In the past few months, China has cracked down in various ways on major tech players operating across finance, ride-hailing, education, food delivery and property markets. The Chinese policy seems aimed at dissuading Chinese tech companies from listing abroad. China has also taken various measures to cool prices across booming metals markets. It has auctioned some of its reserve base metal inventory and it has imposed export controls on steel. This has led to China-listed stocks and stocks in Hong Kong getting hammered and FPIs appeared to be cutting China and Hong Kong exposures. The Yuan has weakened.
In the US, a fast economic recovery is coinciding with surging inflation. The US Fed will have to consider accelerating its schedule for tightening money supply, via the taper, and perhaps, raising policy interest rates earlier than it wished to, as well. The FOMC is in meeting this week. Financial markets will be on edge until that meeting ends. US bond yields and stock market indices could be volatile.
The Dollar Index is also volatile. The USD has strengthened in the past week on assumptions that bond yields will rise. But it has lost a little ground this week because of the China situation and a rise in other hard currencies as FPIs rebalanced China exposure. The Euro, Yen and even the GBP have hardened.
The Indian market could be a beneficiary of the China pull-out if the FPIs' outflows from China and Hong Kong move into rupee assets. It could also be adversely affected if FPIs decide to pull back Emerging Market exposures and move more permanently into hard currency assets.
By Friday, we should have clarity on the Fed stance at least. The FOMC decision will clearly affect currency markets one way or another. If the Fed reassures, by sticking to the easy money policy, it will be a risk-on situation where Emerging Markets (ex-China) would benefit. The USD is likely to weaken if there’s no taper and bond yields would fall. If there’s a taper, there could be a taper tantrum where USD yields are pushed up.
China and Hong Kong are among the worst performing stock markets in the last month or so, with the market benchmark indices having fallen to 2021 lows. The Shanghai Composite is down 4 per cent in calendar 2021 while the Hang Seng is down 7.2 per cent. The Nifty has lost a little ground from its recent high of 15,962 but it is up 12 per cent in calendar 2021. The Dow Jones is up 16 per cent.
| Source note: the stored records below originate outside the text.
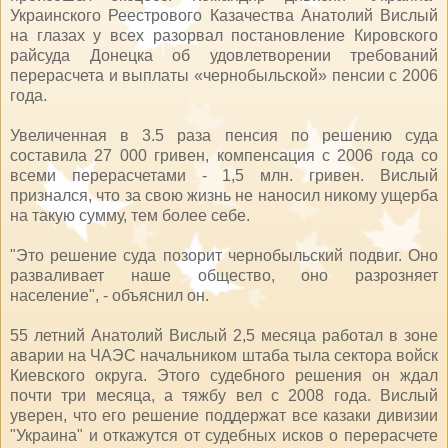
Украинского Реестрового Казачества Анатолий Вислый
на глазах у всех разорвал постановление Кировского
райсуда Донецка об удовлетворении требований
перерасчета и выплаты «чернобыльской» пенсии с 2006
года.
Увеличенная в 3.5 раза пенсия по решению суда
составила 27 000 гривен, компенсация с 2006 года со
всеми перерасчетами - 1,5 млн. гривен. Вислый
признался, что за свою жизнь не наносил никому ущерба
на такую сумму, тем более себе.
"Это решение суда позорит чернобыльский подвиг. Оно
разваливает наше общество, оно разрозняет
население", - объяснил он.
55 летний Анатолий Вислый 2,5 месяца работал в зоне
аварии на ЧАЭС начальником штаба тыла сектора войск
Киевского округа. Этого судебного решения он ждал
почти три месяца, а тяжбу вел с 2008 года. Вислый
уверен, что его решение поддержат все казаки дивизии
"Украина" и откажутся от судебных исков о перерасчете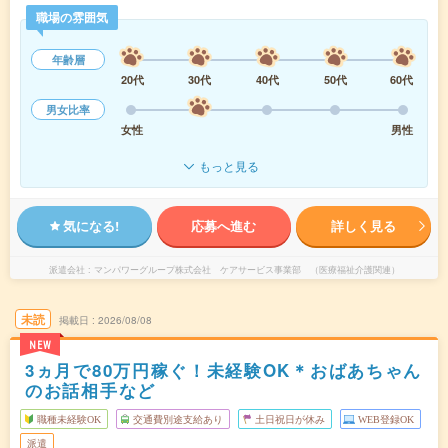
職場の雰囲気
年齢層
20代
30代
40代
50代
60代
男女比率
女性
男性
もっと見る
気になる!
応募へ進む
詳しく見る
派遣会社
マンパワーグループ株式会社 ケアサービス事業部 （医療福祉介護関連）
未読
掲載日
2026/08/08
NEW
3ヵ月で80万円稼ぐ！未経験OK＊おばあちゃん
のお話相手など
職種未経験OK
交通費別途支給あり
土日祝日が休み
WEB登録OK
派遣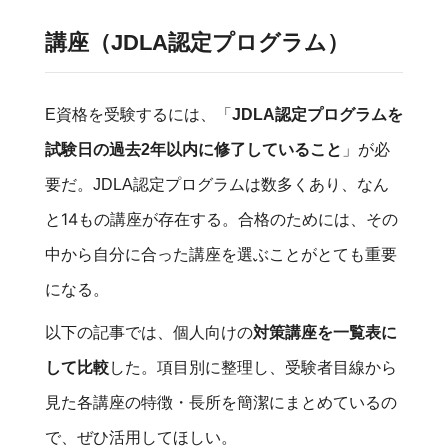
講座（JDLA認定プログラム）
E資格を受験するには、「
JDLA認定プログラムを
試験日の過去2年以内に修了していること
」が必
なん
要だ。JDLA認定プログラムは数多くあり、
と14もの講座が存在する。合格のためには、その
中から自分に合った講座を選ぶことがとても重要
になる。
以下の記事では、個人向けの
対策講座を一覧表に
した。項目別に整理し、受験者目線から
して比較
見た各講座の特徴・長所を簡潔にまとめているの
で、ぜひ活用してほしい。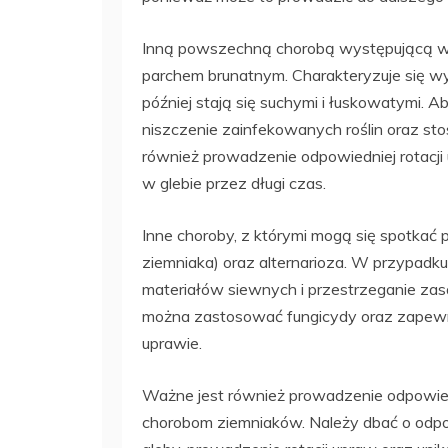
Inną powszechną chorobą występującą w 
parchem brunatnym. Charakteryzuje się w
później stają się suchymi i łuskowatymi. A
niszczenie zainfekowanych roślin oraz st
również prowadzenie odpowiedniej rotacj
w glebie przez długi czas.
Inne choroby, z którymi mogą się spotkać p
ziemniaka) oraz alternarioza. W przypad
materiałów siewnych i przestrzeganie zas
można zastosować fungicydy oraz zapewni
uprawie.
Ważne jest również prowadzenie odpowied
chorobom ziemniaków. Należy dbać o odpo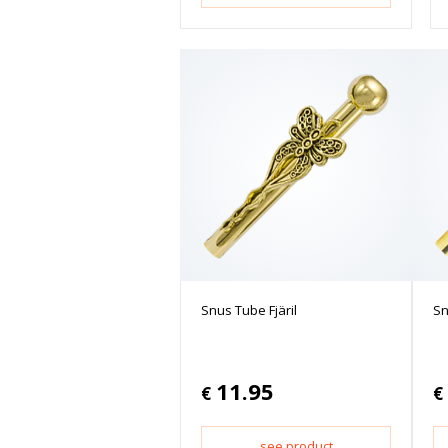
Snus Tube Fjäril
Sn
11.95
€
€
see product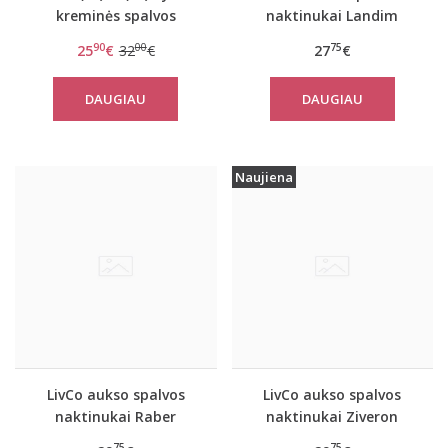
kreminės spalvos
naktinukai Landim
moteriškas subtilus
90
00
75
25
€
32
€
27
€
chalatas SURI
DAUGIAU
DAUGIAU
Naujiena
LivCo aukso spalvos
LivCo aukso spalvos
naktinukai Raber
naktinukai Ziveron
75
75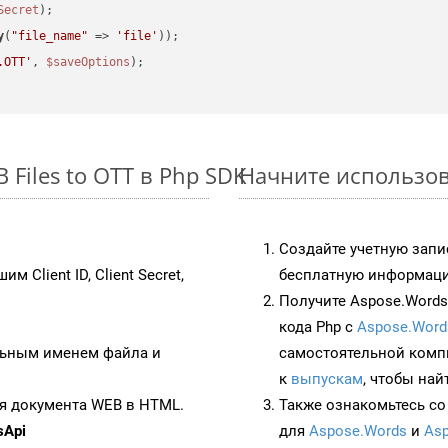
Secret
y
(
"file_name"
 => 
'file'
.OTT'
, 
$saveOptions
Files to OTT в Php SDK
Начните использова
Создайте учетную запи
им Client ID, Client Secret,
бесплатную информацию
Получите Aspose.Words 
кода Php с
Aspose.Word
ьным именем файла и
самостоятельной комп
к
выпускам
, чтобы най
я документа WEB в HTML.
Также ознакомьтесь со
sApi
для
Aspose.Words
и
Asp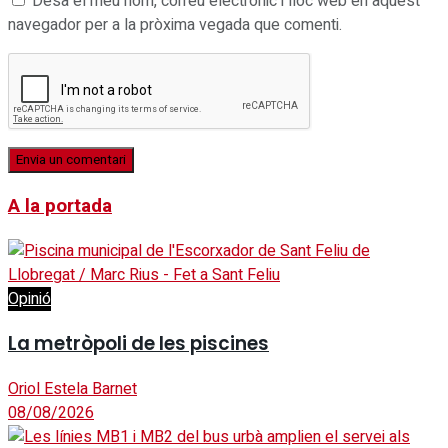
Desa el meu nom, correu electrònic i lloc web en aquest
navegador per a la pròxima vegada que comenti.
A la portada
Opinió
La metròpoli de les piscines
Oriol Estela Barnet
08/08/2026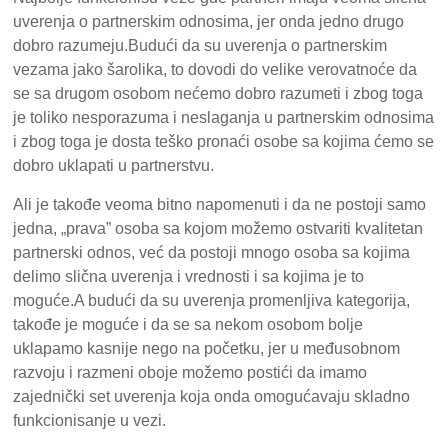
uverenja o partnerskim odnosima, jer onda jedno drugo
dobro razumeju.Budući da su uverenja o partnerskim
vezama jako šarolika, to dovodi do velike verovatnoće da
se sa drugom osobom nećemo dobro razumeti i zbog toga
je toliko nesporazuma i neslaganja u partnerskim odnosima
i zbog toga je dosta teško pronaći osobe sa kojima ćemo se
dobro uklapati u partnerstvu.
Ali je takođe veoma bitno napomenuti i da ne postoji samo
jedna, „prava” osoba sa kojom možemo ostvariti kvalitetan
partnerski odnos, već da postoji mnogo osoba sa kojima
delimo slična uverenja i vrednosti i sa kojima je to
moguće.A budući da su uverenja promenljiva kategorija,
takođe je moguće i da se sa nekom osobom bolje
uklapamo kasnije nego na početku, jer u međusobnom
razvoju i razmeni oboje možemo postići da imamo
zajednički set uverenja koja onda omogućavaju skladno
funkcionisanje u vezi.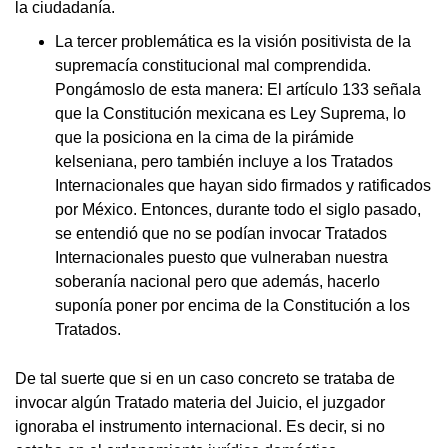
la ciudadanía.
La tercer problemática es la visión positivista de la
supremacía constitucional mal comprendida.
Pongámoslo de esta manera: El artículo 133 señala
que la Constitución mexicana es Ley Suprema, lo
que la posiciona en la cima de la pirámide
kelseniana, pero también incluye a los Tratados
Internacionales que hayan sido firmados y ratificados
por México. Entonces, durante todo el siglo pasado,
se entendió que no se podían invocar Tratados
Internacionales puesto que vulneraban nuestra
soberanía nacional pero que además, hacerlo
suponía poner por encima de la Constitución a los
Tratados.
De tal suerte que si en un caso concreto se trataba de
invocar algún Tratado materia del Juicio, el juzgador
ignoraba el instrumento internacional. Es decir, si no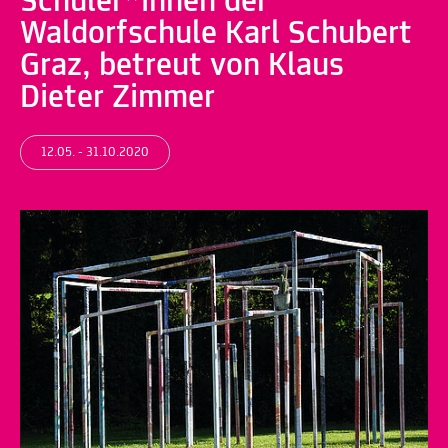
Schüler*innen der
Waldorfschule Karl Schubert
Graz, betreut von Klaus
Dieter Zimmer
12.05. - 31.10.2020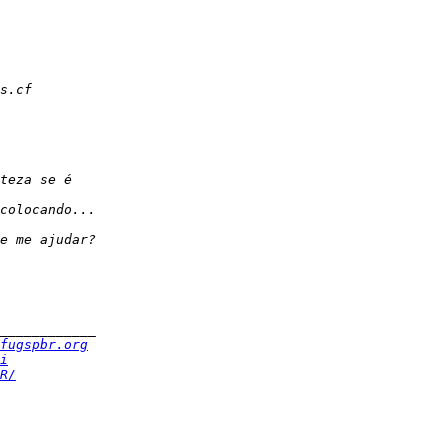
fugspbr.org
i
R/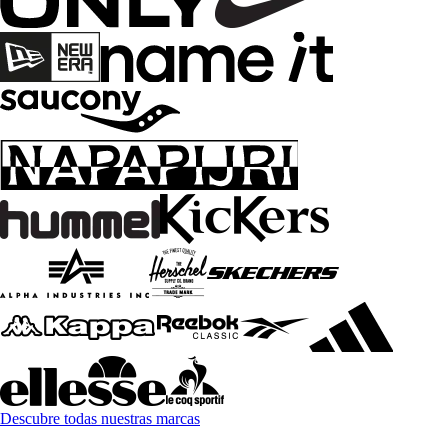
Descubre todas nuestras marcas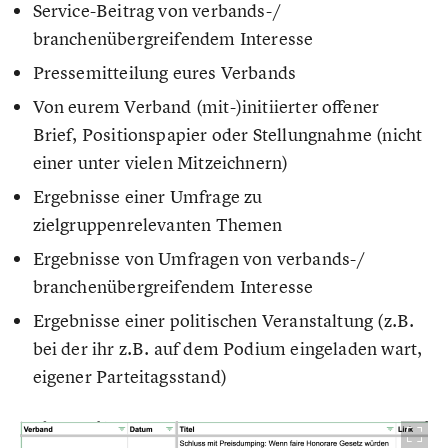
Service-Beitrag von verbands-/
branchenübergreifendem Interesse
Pressemitteilung eures Verbands
Von eurem Verband (mit-)initiierter offener
Brief, Positionspapier oder Stellungnahme (nicht
einer unter vielen Mitzeichnern)
Ergebnisse einer Umfrage zu
zielgruppenrelevanten Themen
Ergebnisse von Umfragen von verbands-/
branchenübergreifendem Interesse
Ergebnisse einer politischen Veranstaltung (z.B.
bei der ihr z.B. auf dem Podium eingeladen wart,
eigener Parteitagsstand)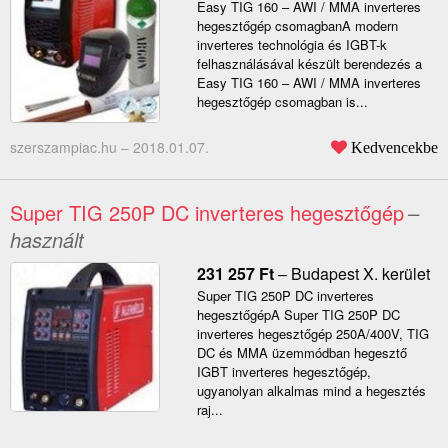
Easy TIG 160 – AWI / MMA inverteres
hegesztőgép csomagbanA modern
inverteres technológia és IGBT-k
felhasználásával készült berendezés a
Easy TIG 160 – AWI / MMA inverteres
hegesztőgép csomagban is...
szerszampiac.hu –
2018.01.07.
Kedvencekbe
Super TIG 250P DC inverteres hegesztőgép
–
használt
231 257
Ft
–
Budapest X. kerület
Super TIG 250P DC inverteres
hegesztőgépA Super TIG 250P DC
inverteres hegesztőgép 250A/400V, TIG
DC és MMA üzemmódban hegesztő
IGBT inverteres hegesztőgép,
ugyanolyan alkalmas mind a hegesztés
raj...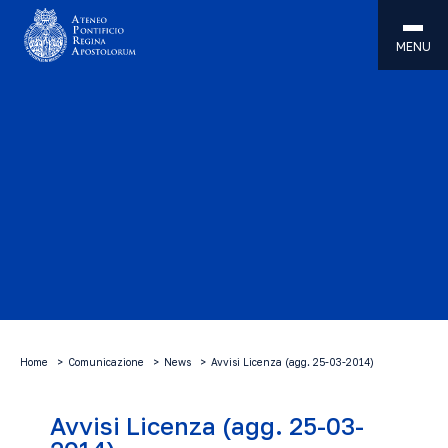
MENU
Home
Comunicazione
News
Avvisi Licenza (agg. 25-03-2014)
Avvisi Licenza (agg. 25-03-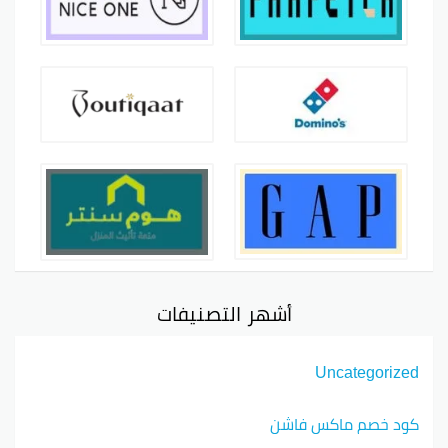
أشهر التصنيفات
Uncategorized
كود خصم ماكس فاشن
The FPIs have pulled out nearly Rs 10,000 crore (net sales of Rs 8,682 crore equity, net sales Rs 1,126 crore debt) in July but they are net positive in calendar 2021 (net buys of Rs 51,662 crore equity, net sales of Rs 23,277 crore debt). If there’s no taper, there could be fresh FPI buying. If there is a taper announced, the nervousness could trigger selling with a correction till the 14,000-14,500 band over the next two-three months.